Hausse des droits de scolarité - Une baisse de l’effectif étudiant appréhendée

«La hausse de frais est injuste et fermera la porte des universités à des milliers d’étudiants», a déclaré Gabriel Nadeau-Dubois, porte-parole de l’ASSÉ.© Agence QMI / Archives


Charles Lecavalier

MONTRÉAL – Un comité consultatif mandaté par le gouvernement du Québec pour examiner les conséquences des hausses des droits de scolarité de 1625 $ sur cinq ans s’est dit inquiet des effets sur l’accessibilité à l’éducation dans un rapport rendu public jeudi.

Le Comité consultatif sur l’accessibilité financière aux études (CCAFE) prévoit que cette hausse pourrait provoquer une diminution des effectifs, dans le pire des scénarios, une chute de 2,4 %, soit 7000 étudiants.

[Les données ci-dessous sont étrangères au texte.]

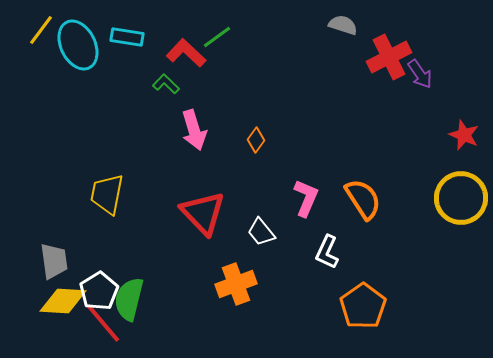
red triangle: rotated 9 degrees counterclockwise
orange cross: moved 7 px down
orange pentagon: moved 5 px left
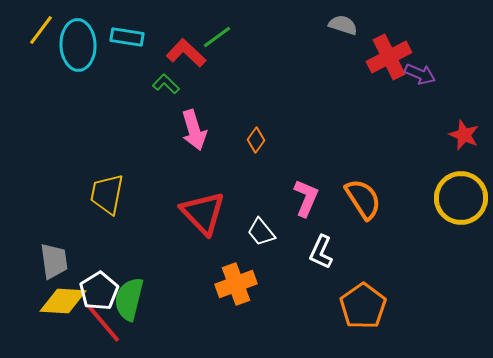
cyan ellipse: rotated 24 degrees clockwise
purple arrow: rotated 32 degrees counterclockwise
white L-shape: moved 6 px left
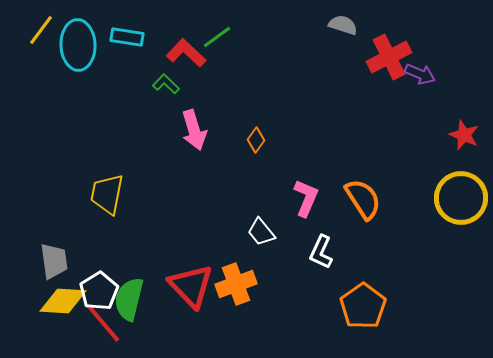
red triangle: moved 12 px left, 73 px down
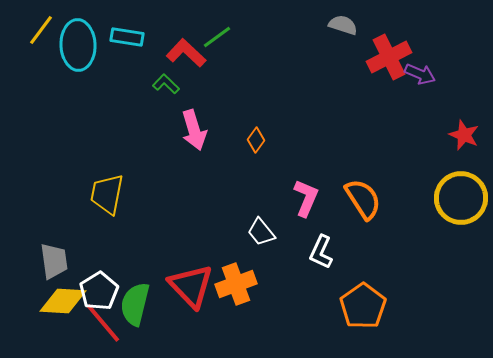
green semicircle: moved 6 px right, 5 px down
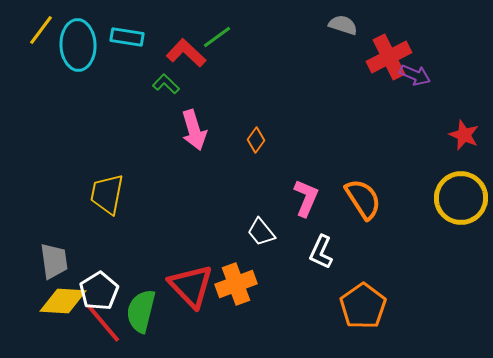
purple arrow: moved 5 px left, 1 px down
green semicircle: moved 6 px right, 7 px down
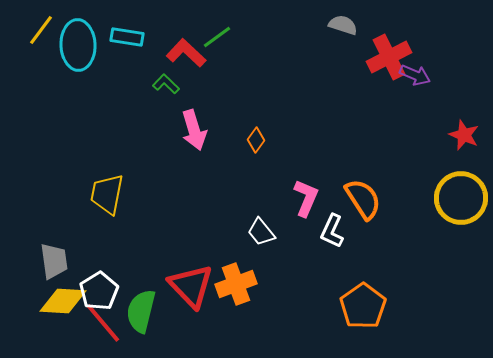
white L-shape: moved 11 px right, 21 px up
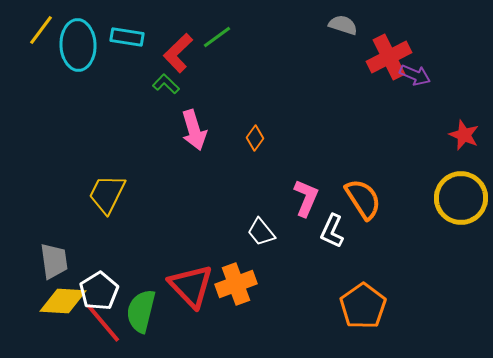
red L-shape: moved 8 px left; rotated 87 degrees counterclockwise
orange diamond: moved 1 px left, 2 px up
yellow trapezoid: rotated 15 degrees clockwise
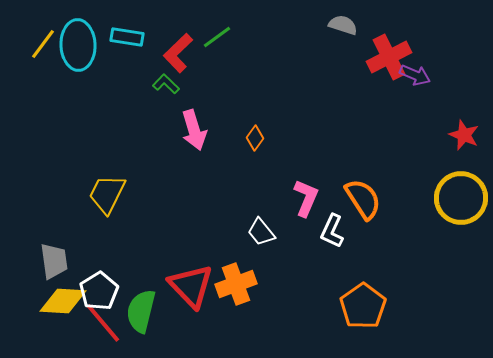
yellow line: moved 2 px right, 14 px down
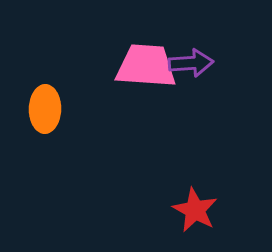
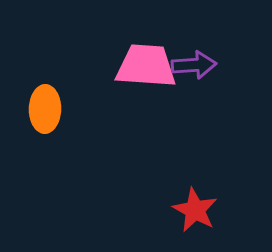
purple arrow: moved 3 px right, 2 px down
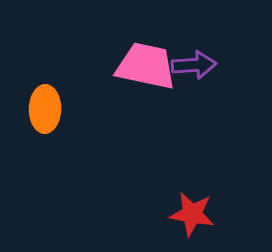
pink trapezoid: rotated 8 degrees clockwise
red star: moved 3 px left, 4 px down; rotated 18 degrees counterclockwise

Le comité a tempéré toutefois la chose en soutenant que les boursiers seront indemnisés par une augmentation égale du régime de prêts et bourses et a spécifié que la hausse est connue depuis longtemps.

L’inquiétude repose également sur l’accès au système universitaire pour les étudiants des familles à faible revenu. Ceux-ci auraient tendance à surestimer les coûts de l’éducation, sous-estimer les bénéfices et à craindre l’endettement.

Le CCAFE recommande au gouvernement de rendre ces étudiants à faible revenu admissibles au programme de remise de dette et de mieux communiquer l’offre de l’aide financière aux études. Il souhaite aussi que le gouvernement mène une enquête sur les conditions de vie des étudiants de 2012 à 2017 pour faire un portrait de l’évolution socioéconomique de ceux-ci.

«Cela fait des années que l’ASSÉ répète que toute hausse de frais de scolarité a des impacts directs sur l’accessibilité et le gouvernement l’a toujours nié. La hausse de frais est injuste et fermera la porte des universités à des milliers d’étudiants», a déclaré par voie de communiqué Gabriel Nadeau-Dubois, porte-parole de l’ASSÉ.

«Moins de jeunes vont à l'université, on va perdre 7000 étudiants et on nous annonce qu'on va utiliser les étudiants comme des rats de laboratoire, des cobayes, a souligné Martine Desjardins, présidente de la FEUQ. Toutes les études sérieuses démontrent les impacts négatifs d'une hausse aussi drastique sur l'accessibilité aux études. On va sacrifier une génération à cause de l'entêtement du gouvernement Charest.»